=== DIRECTIONS ===
List every town or city that the passage on Shelley's last voyage names.

** PROVIDED PASSAGE follows **

On 1 July 1822, Shelley and Edward Williams sailed in Shelley's new boat the Don Juan to Livorno where Shelley met Leigh Hunt and Byron in order to make arrangements for a new journal, The Liberal. After the meeting, on 8 July, Shelley, Williams, and their boat boy sailed out of Livorno for Lerici. A few hours later, the Don Juan and its inexperienced crew were lost in a storm. The vessel, an open boat, had been custom-built in Genoa for Shelley. Mary Shelley declared in her "Note on Poems of 1822" (1839) that the design had a defect and that the boat was never seaworthy. The sinking, however, was probably due to the severe storm and poor seamanship of the three men on board.

Shelley's badly decomposed body washed ashore at Viareggio ten days later and was identified by Trelawny from the clothing and a copy of Keats's Lamia in a jacket pocket. On 16 August, his body was cremated on a beach near Viareggio and the ashes were buried in the Protestant Cemetery of Rome.

** End of PROVIDED PASSAGE **
** GIVEN ENTRIES follows **

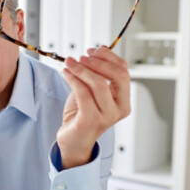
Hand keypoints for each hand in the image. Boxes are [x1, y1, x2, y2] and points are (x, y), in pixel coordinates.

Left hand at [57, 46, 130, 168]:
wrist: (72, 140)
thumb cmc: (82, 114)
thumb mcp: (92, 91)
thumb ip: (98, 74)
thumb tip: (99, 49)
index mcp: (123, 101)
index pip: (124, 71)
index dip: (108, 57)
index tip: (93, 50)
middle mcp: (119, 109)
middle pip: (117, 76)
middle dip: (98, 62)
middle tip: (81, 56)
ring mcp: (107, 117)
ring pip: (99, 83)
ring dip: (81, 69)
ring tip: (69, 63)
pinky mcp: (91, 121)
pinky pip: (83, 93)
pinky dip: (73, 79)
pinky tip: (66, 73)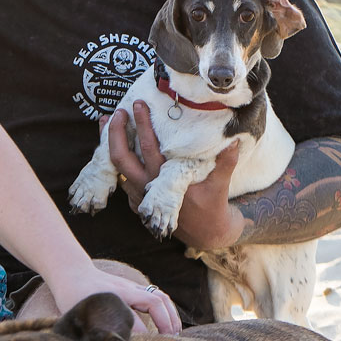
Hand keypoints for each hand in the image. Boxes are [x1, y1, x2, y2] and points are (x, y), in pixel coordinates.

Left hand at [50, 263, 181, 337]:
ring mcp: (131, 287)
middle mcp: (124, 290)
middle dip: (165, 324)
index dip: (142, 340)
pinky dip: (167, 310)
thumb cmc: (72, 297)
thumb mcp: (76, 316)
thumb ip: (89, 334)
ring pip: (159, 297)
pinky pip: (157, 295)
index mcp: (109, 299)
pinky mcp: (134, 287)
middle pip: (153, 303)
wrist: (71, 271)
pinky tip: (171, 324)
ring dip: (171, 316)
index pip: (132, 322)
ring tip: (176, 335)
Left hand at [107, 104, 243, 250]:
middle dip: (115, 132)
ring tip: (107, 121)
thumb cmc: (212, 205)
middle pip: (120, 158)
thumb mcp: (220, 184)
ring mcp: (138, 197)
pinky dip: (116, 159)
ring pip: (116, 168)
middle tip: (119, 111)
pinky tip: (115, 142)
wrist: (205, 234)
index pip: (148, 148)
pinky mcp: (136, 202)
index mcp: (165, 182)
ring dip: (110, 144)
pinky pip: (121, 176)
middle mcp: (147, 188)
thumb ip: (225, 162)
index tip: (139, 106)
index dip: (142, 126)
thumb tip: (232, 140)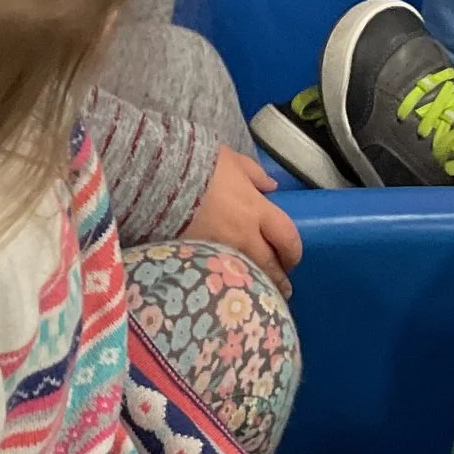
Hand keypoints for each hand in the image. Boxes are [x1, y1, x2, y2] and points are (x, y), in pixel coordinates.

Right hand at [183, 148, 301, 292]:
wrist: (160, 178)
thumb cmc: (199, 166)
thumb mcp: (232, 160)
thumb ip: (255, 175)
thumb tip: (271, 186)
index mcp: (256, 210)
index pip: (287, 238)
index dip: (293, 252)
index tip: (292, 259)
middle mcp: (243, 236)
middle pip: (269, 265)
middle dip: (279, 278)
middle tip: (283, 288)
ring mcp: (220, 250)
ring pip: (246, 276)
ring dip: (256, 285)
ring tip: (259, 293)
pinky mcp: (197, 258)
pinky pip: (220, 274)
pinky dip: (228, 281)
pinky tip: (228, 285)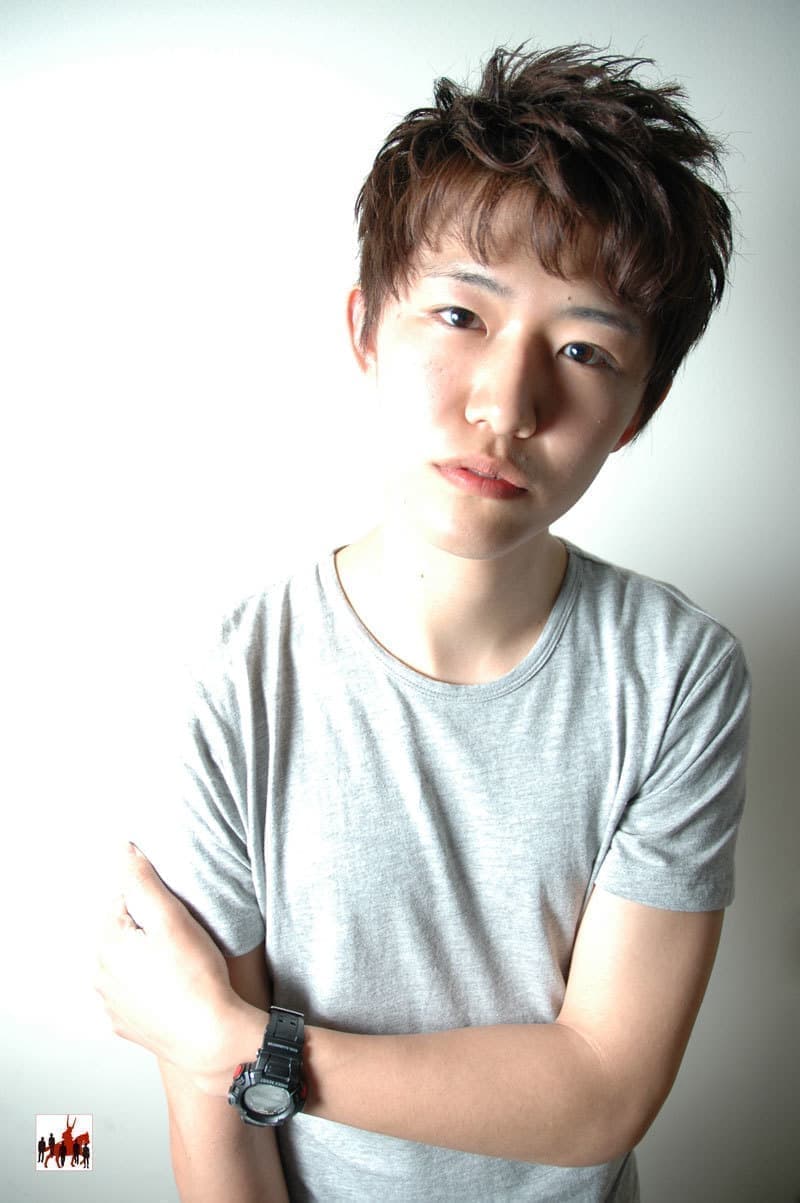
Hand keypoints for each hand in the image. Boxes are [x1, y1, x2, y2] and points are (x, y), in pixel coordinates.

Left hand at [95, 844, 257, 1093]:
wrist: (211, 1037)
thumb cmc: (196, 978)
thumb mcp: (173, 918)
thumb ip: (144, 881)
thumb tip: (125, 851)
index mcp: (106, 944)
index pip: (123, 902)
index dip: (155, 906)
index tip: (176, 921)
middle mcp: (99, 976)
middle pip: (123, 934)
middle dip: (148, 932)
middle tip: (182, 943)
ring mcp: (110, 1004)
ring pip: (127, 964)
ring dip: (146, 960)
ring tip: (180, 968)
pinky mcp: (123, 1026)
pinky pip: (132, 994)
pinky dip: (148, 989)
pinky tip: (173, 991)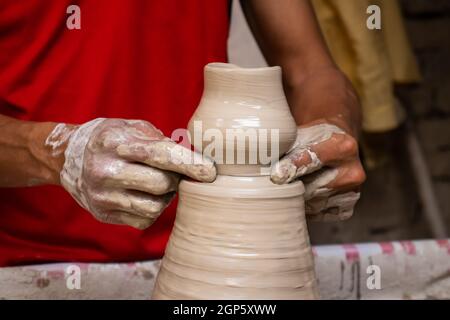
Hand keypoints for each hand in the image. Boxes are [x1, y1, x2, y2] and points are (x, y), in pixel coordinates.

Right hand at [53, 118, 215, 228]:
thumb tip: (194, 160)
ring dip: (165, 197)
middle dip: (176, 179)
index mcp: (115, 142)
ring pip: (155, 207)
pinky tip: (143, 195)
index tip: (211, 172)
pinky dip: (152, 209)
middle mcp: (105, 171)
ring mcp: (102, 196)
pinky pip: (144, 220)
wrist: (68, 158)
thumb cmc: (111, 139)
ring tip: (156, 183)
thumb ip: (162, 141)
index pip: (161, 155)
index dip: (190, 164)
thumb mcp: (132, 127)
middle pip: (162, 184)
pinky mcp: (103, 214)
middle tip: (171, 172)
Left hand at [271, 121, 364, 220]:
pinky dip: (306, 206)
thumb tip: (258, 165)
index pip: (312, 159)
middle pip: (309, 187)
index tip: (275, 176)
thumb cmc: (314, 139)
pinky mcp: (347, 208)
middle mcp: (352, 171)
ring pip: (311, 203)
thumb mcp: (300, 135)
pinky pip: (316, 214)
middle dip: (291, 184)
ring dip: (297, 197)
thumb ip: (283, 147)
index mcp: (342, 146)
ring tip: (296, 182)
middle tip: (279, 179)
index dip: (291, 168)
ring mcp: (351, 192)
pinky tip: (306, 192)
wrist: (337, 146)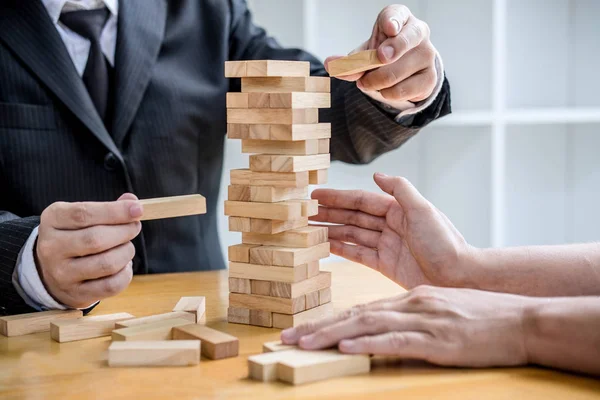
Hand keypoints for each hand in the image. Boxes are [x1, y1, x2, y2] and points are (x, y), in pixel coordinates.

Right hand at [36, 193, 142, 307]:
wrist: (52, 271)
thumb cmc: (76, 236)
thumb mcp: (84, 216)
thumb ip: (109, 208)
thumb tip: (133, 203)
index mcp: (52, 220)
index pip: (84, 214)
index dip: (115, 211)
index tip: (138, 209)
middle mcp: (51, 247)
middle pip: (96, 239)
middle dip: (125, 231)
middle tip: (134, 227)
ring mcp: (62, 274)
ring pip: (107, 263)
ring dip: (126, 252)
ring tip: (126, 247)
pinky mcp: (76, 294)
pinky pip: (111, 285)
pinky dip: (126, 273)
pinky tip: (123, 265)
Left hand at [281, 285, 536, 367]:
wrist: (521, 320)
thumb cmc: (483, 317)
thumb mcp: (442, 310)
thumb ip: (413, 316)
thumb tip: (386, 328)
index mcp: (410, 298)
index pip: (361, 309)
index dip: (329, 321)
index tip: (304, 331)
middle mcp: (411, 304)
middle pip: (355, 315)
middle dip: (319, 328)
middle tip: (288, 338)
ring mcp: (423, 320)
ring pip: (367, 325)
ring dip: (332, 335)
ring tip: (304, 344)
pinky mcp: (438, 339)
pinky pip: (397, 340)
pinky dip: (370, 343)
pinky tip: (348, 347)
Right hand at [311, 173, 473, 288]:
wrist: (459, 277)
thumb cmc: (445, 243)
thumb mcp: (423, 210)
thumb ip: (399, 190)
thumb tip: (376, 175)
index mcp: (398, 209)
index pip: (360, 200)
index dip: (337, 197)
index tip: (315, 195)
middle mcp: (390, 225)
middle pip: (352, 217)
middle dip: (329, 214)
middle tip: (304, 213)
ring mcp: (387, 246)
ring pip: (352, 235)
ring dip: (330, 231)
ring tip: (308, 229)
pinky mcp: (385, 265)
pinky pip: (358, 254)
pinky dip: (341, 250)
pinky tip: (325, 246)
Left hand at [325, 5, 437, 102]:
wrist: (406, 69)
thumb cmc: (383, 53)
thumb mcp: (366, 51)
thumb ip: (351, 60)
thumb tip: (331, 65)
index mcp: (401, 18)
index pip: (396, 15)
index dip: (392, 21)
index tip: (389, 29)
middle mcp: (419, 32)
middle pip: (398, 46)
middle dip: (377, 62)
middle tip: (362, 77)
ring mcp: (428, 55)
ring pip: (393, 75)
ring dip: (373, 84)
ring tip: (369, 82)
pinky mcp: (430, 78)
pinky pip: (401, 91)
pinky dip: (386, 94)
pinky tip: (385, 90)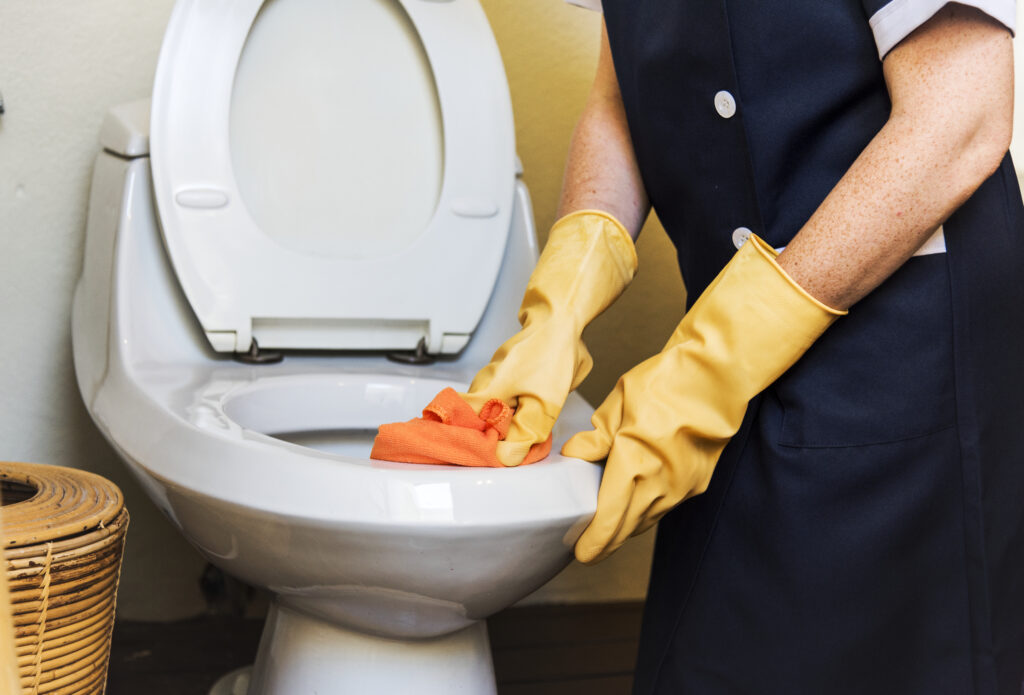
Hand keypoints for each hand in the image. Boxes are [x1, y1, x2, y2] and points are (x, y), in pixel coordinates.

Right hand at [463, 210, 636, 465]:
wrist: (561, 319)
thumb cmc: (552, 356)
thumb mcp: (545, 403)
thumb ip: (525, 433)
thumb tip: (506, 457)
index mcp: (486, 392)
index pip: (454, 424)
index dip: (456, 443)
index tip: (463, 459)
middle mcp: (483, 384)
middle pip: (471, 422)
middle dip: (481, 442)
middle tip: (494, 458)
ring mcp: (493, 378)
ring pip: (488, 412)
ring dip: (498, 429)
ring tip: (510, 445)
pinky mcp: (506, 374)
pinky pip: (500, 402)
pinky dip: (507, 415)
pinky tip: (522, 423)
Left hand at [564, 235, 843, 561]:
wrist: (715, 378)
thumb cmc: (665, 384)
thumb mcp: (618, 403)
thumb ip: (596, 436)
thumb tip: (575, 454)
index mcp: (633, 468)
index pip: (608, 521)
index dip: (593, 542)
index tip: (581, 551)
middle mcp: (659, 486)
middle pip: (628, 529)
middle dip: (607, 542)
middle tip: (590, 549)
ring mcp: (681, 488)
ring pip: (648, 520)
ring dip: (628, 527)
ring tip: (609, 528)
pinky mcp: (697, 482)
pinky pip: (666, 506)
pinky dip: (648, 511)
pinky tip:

** End of GIVEN ENTRIES **

=== COMPLETED EXERCISE ===
Livorno, Lerici, Genoa, Viareggio, Rome